Un ocioso del equipo de redactores llegó un día con una campana, tomada de la iglesia de Los Dolores, y a la hora de la comida la hizo sonar al tiempo que gritaba:

—¡La basura! ¡La basura!

Seria y muy hábil, dobla el periódico. El título de “La Vanguardia” pasa frente a sus ojos cientos de veces, en distintas posiciones. Al lado están sus hermanas Hortensia y Estela, igual de serias pero menos hábiles, también doblando ejemplares. Así pasan la mayor parte de la jornada. El Doctor Atl se da sus vueltas, las felicita por el empeño puesto en la chamba, después les suelta pedazos de discursos para animarlas. Pero no necesitan ánimo, están, en términos generales, contentas. La redacción, así como la impresión del diario se realiza en la iglesia de Los Dolores. A Margarita le da por subirse al campanario una vez terminada la tarea del día. A veces la acompañan sus hermanas. Desde allá se ponen a cantar. No se saben ninguna canción completa, de manera que con retazos de varias composiciones arman una nueva canción que al final les provoca risa. Josefina, amiga de las hermanas Valladares, de pecho ancho y desafinada, presencia habitual también del campanario, provoca que las palomas de los alrededores vuelen muy alto, hasta donde las nubes amortiguan el canto desgarbado.

Una tarde que el sol rojo pasa justo por atrás de la campana mayor, oyen pasos subiendo las escaleras. Cierran la boca, aunque Josefina traiga dentro de la boca unas carcajadas que ya asoman entre los dientes. Cuando las pisadas se detienen, se ponen de veras serias con los ojos serios del tipo de los lentes gruesos.

—Buenas tardes —dice el recién llegado.

—Buenas tardes —contestan las muchachas en coro, más afinadas que nunca.

Margarita escucha la voz que parece venir de muy lejos. La invita a que pose para un estudio de manos. Está como aturdida. De todas maneras acepta. Al rato están en el cuartito donde Orozco dibujaba sus caricaturas anticlericales. Ahí dibuja las manos de quien años después será su esposa, mientras platican de lo que viven en esos días.

Con los ojos cerrados le llega más pronto el olor del vestido, de la cara, del cabello.

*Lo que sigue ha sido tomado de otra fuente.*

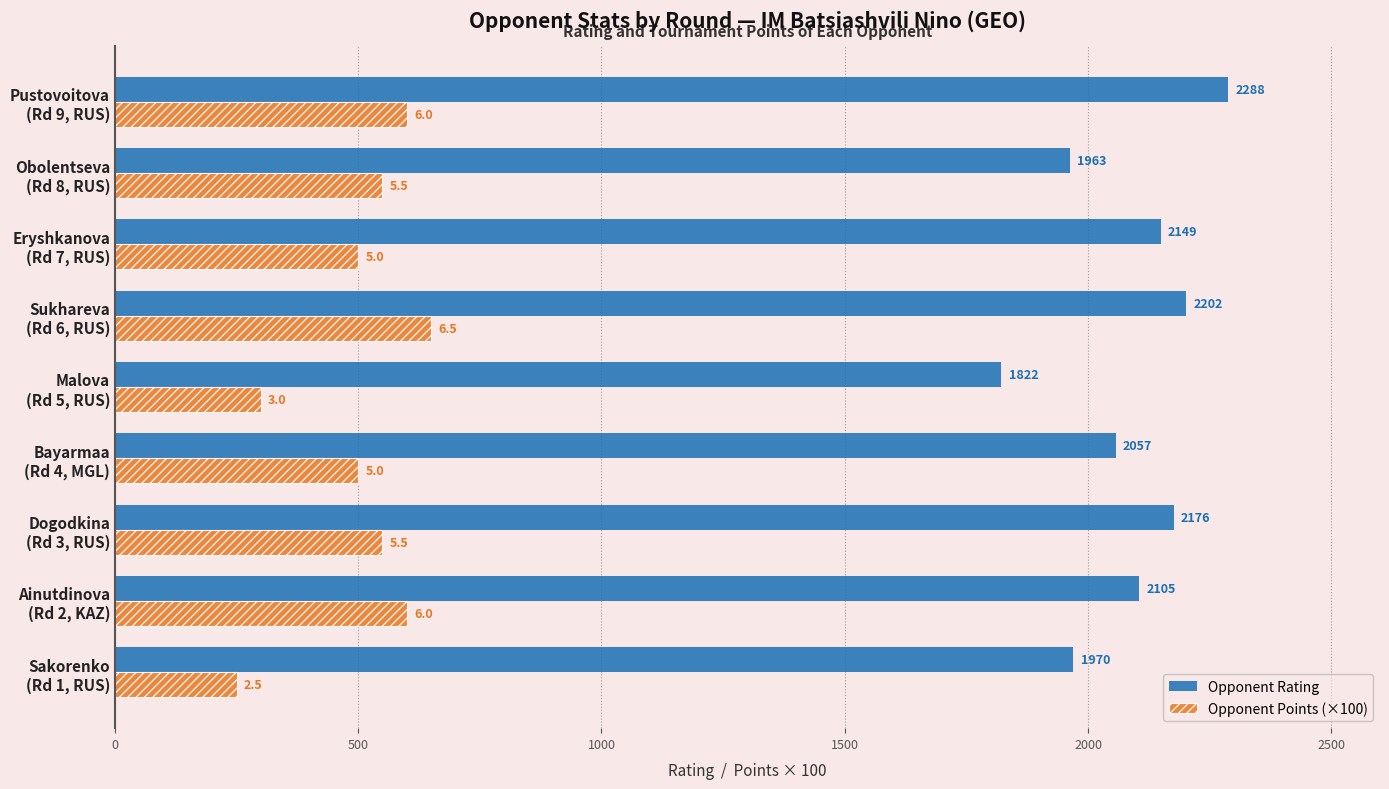

Which series has the largest range (max minus min)?

Opponent Rating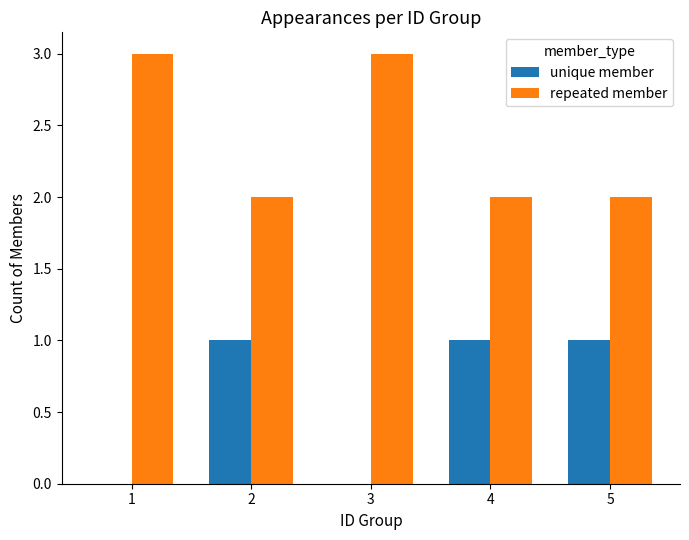

What is the sum of all repeated member values?

12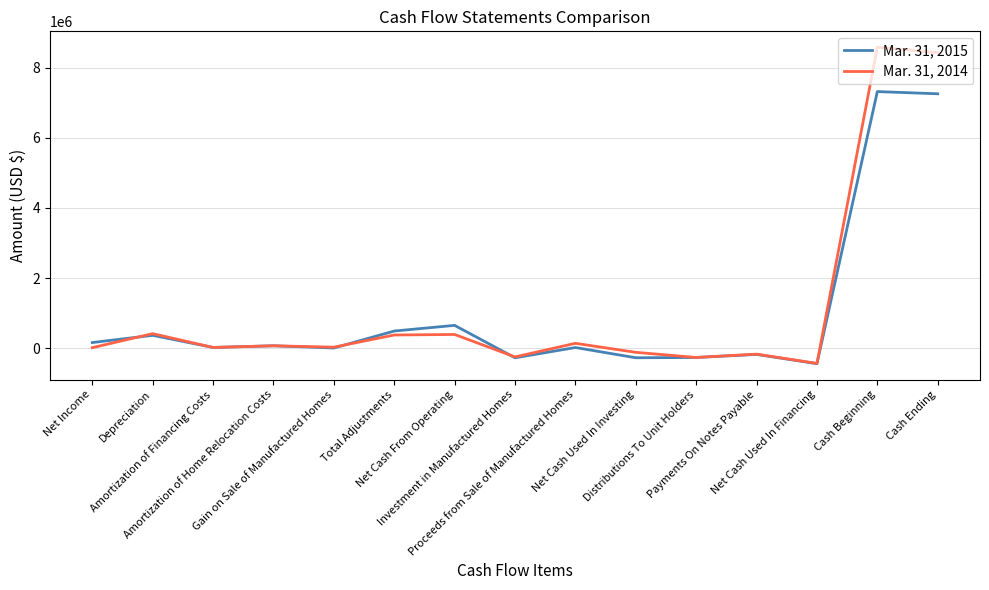

At which label does Mar. 31, 2014 first exceed 29685?

Depreciation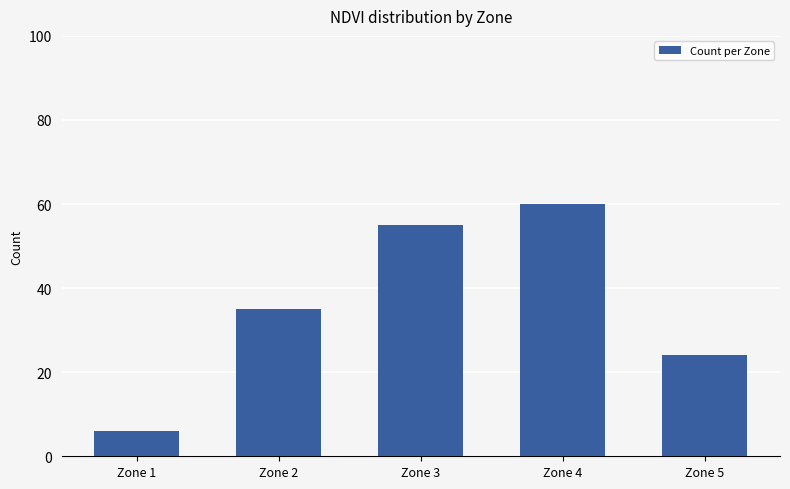

What value does the data have at Zone 4, to the nearest 10?

60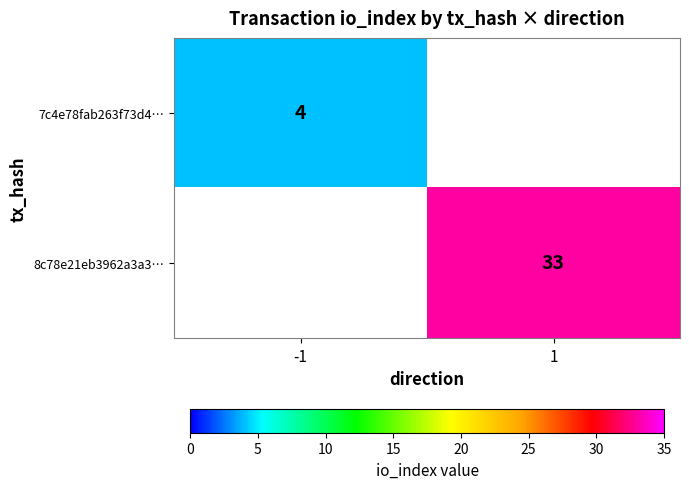

The 8c78e21eb3962a3a3… series shows 33 at 1. True or false?

True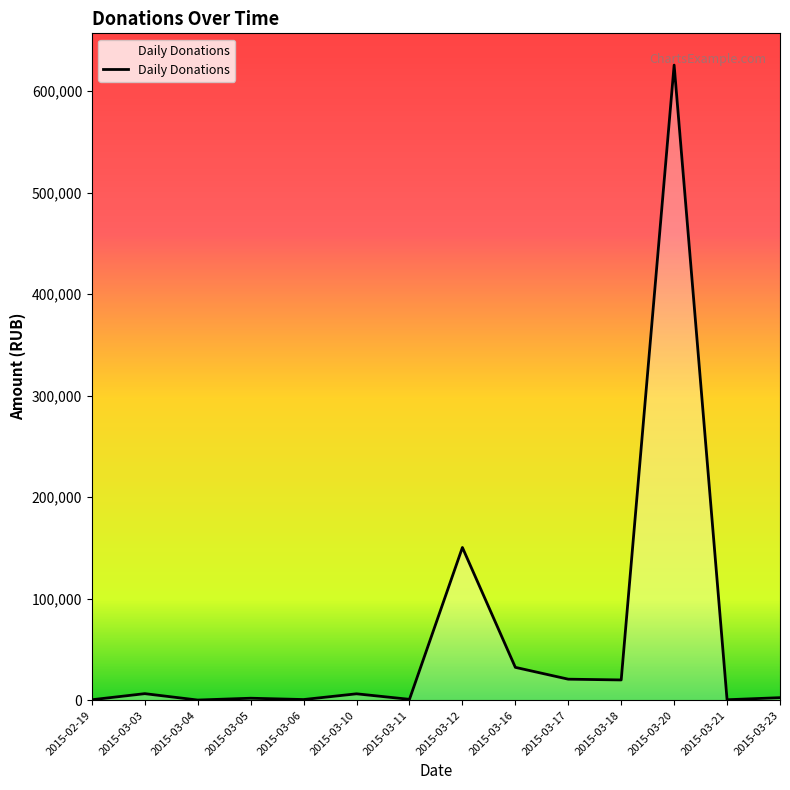

Which category has the highest value across all series?

2015-03-20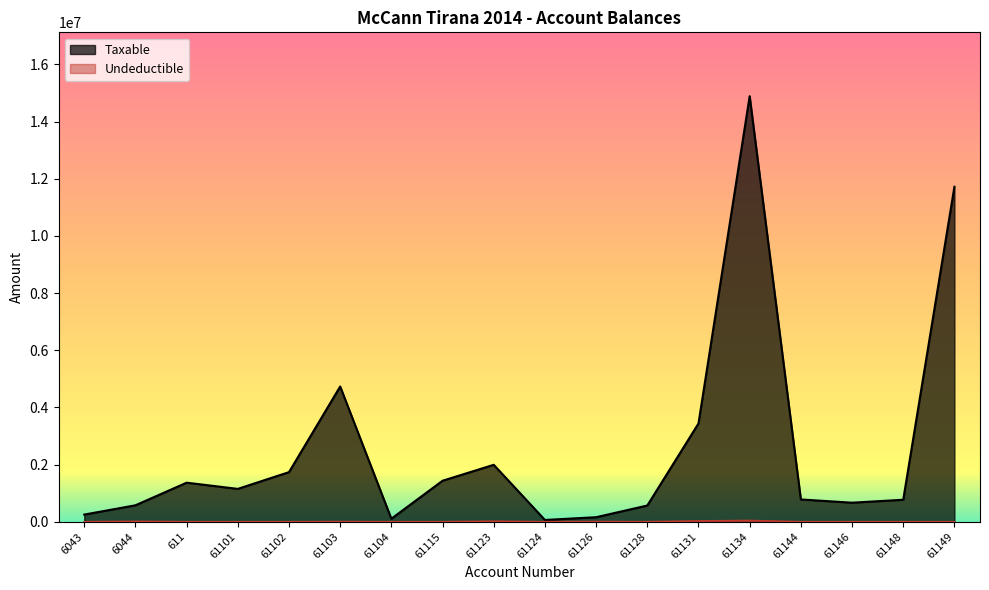

The value of Undeductible at 61101 is -21956.7. True or false?

False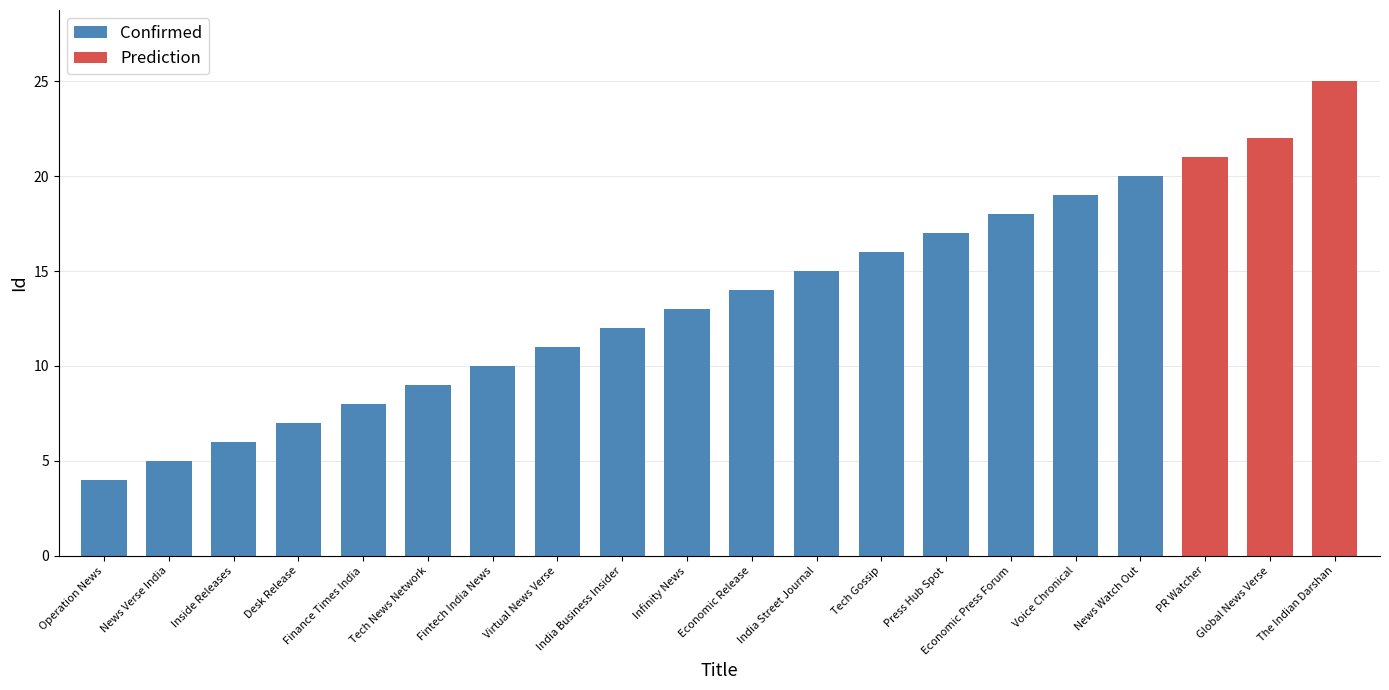

What is the ratio of the value at News Verse India to the value at Virtual News Verse?

0.5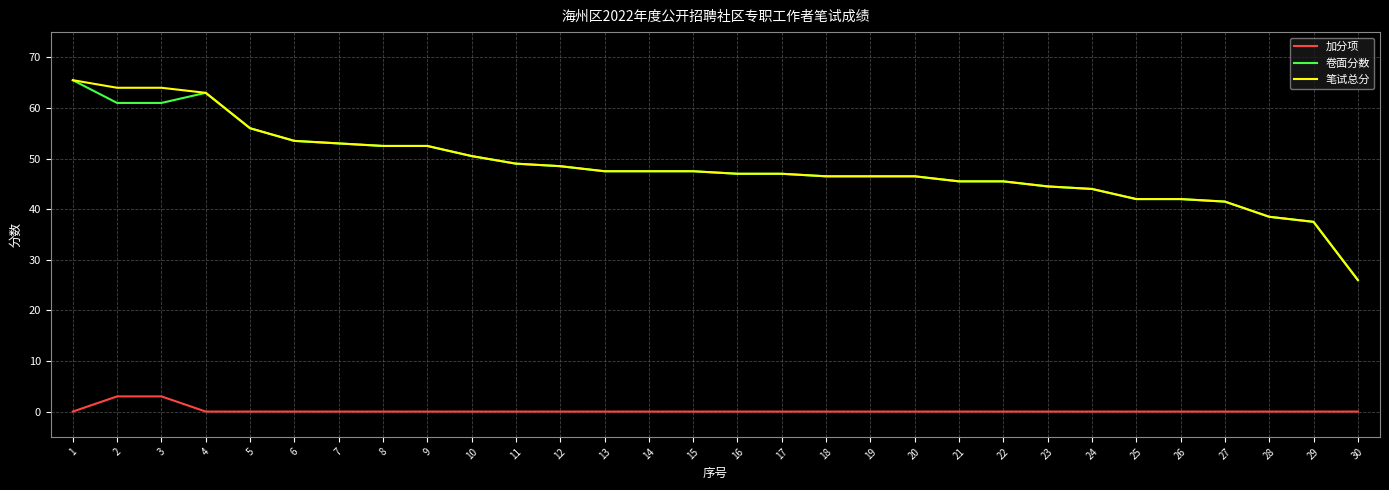

True or false: 笔试总分 and 加分项 intersect in this chart.

False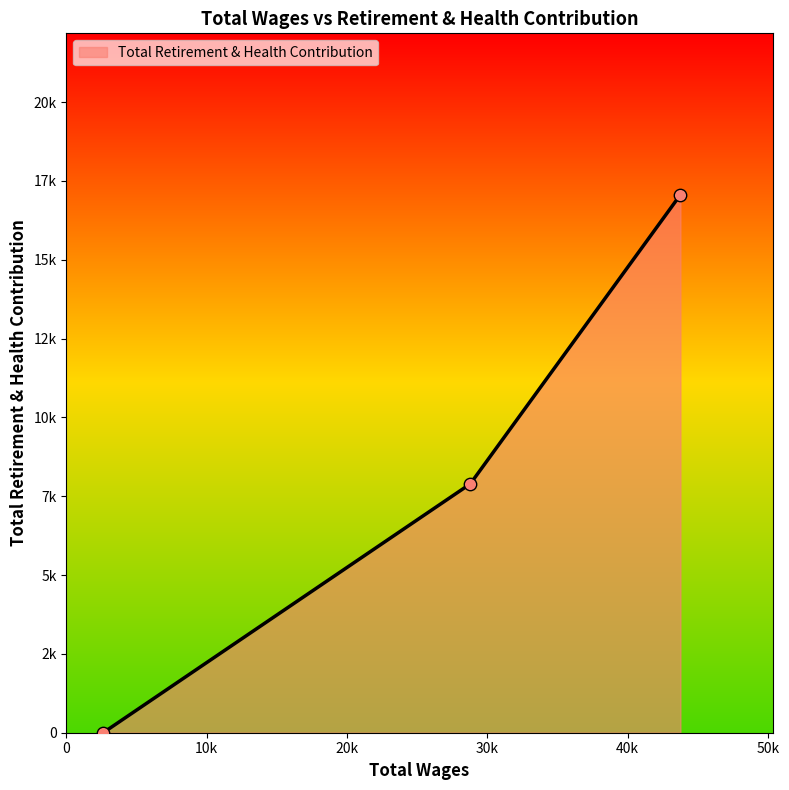

Does the chart have visible grid lines?

No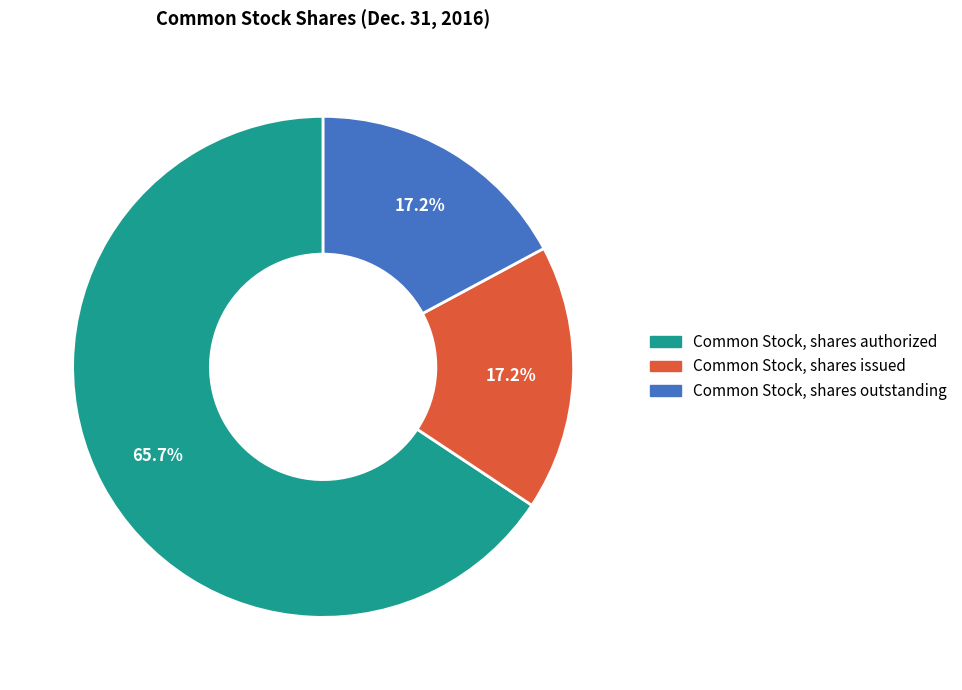

Which slice is the largest?

Common Stock, shares authorized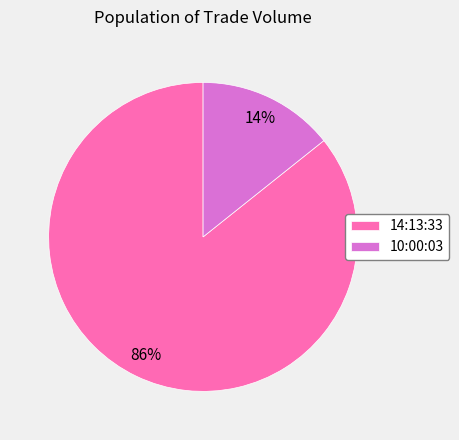

What percentage is the 14:13:33 slice, to the nearest percent?

86%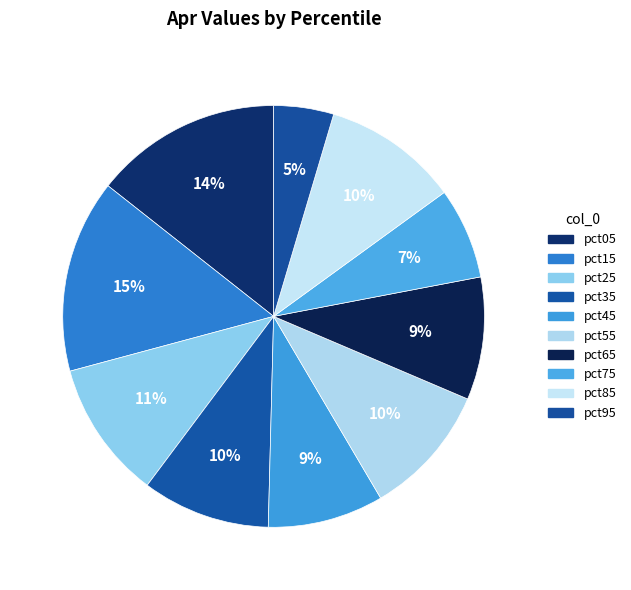

How many slices are in this pie chart?

10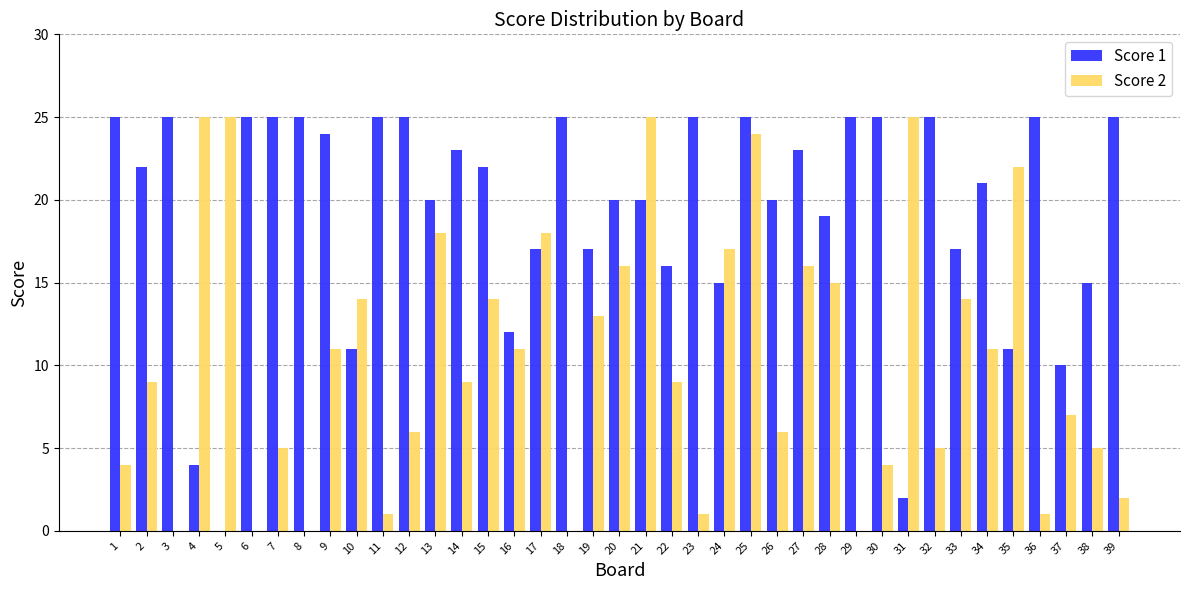

Between 26 and 35, which series saw the biggest shift?

Score 2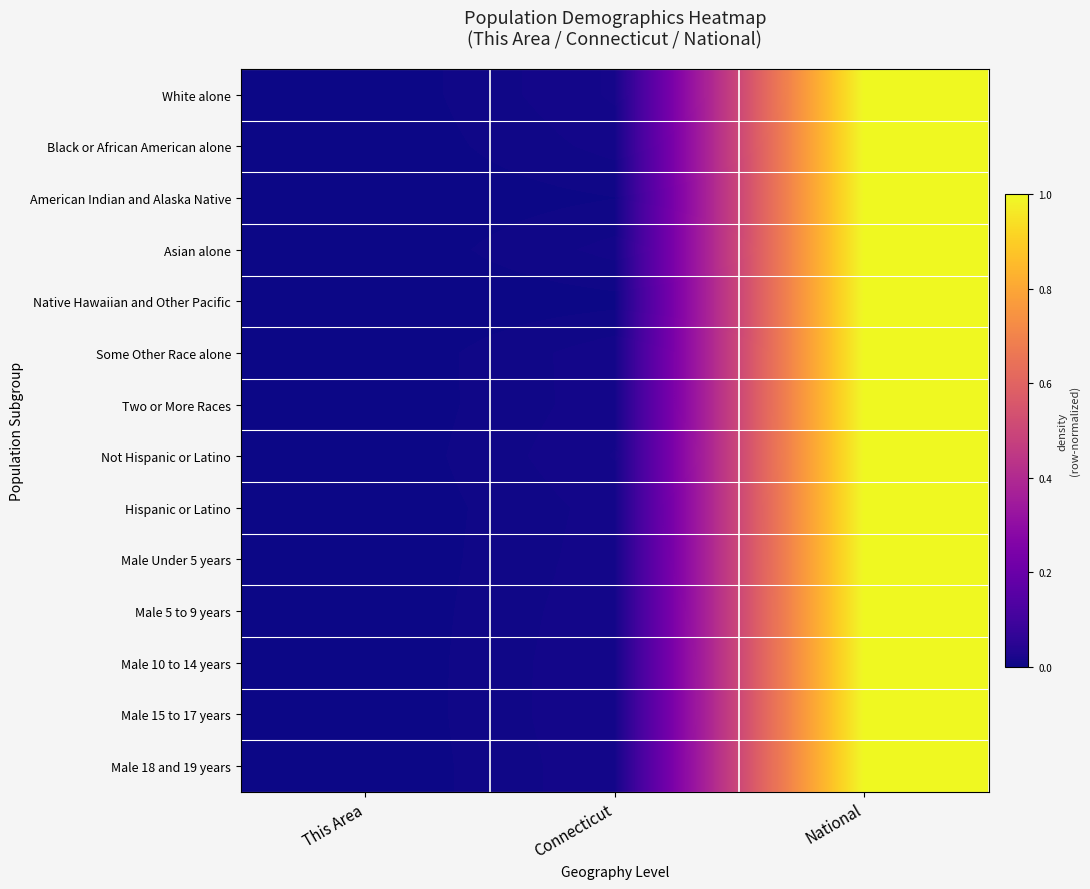

At which category is the sum across all series the highest?

National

Huele su cuarto a ella, a ella imaginada. Ha creado el aroma con el recuerdo. La mano derecha le manipula las ganas. Moviéndose y moviéndose, pensando en ella. Agita esa mano única con fuerza, como si estuviera destruyendo algo. Está a punto de estallar, si tuviera la otra mano estaría haciendo algún equilibrio pero no la tiene, y el muñón no equilibra. La ausencia de mano izquierda hace el vértigo más ancho, más profundo. Ve sus labios, los siente cercanos. Continúa con los ojos cerrados. Abre la boca como si un aliento que viene de antes y de más allá de todo quisiera liberarse. Se mueve con más violencia, está sudando. La vuelve a ver, mira los dedos, los brazos, el cuello, los tobillos. Con más fuerza agita la mano. Aspira y expira con ritmo entrecortado. Grita en silencio. Luego habla sin sonidos, como si hiciera una oración al revés. Destensa los ojos. Al abrirlos tiene a la noche enfrente. Se mira el bajo vientre, las piernas, los zapatos allá al fondo, limpios. Empieza a arrepentirse un poco. De nuevo la imagen cercana de ella. Otra vez la muchacha doblando periódicos. Atrás de su propio olor siente cercano el aroma que se acaba de ir.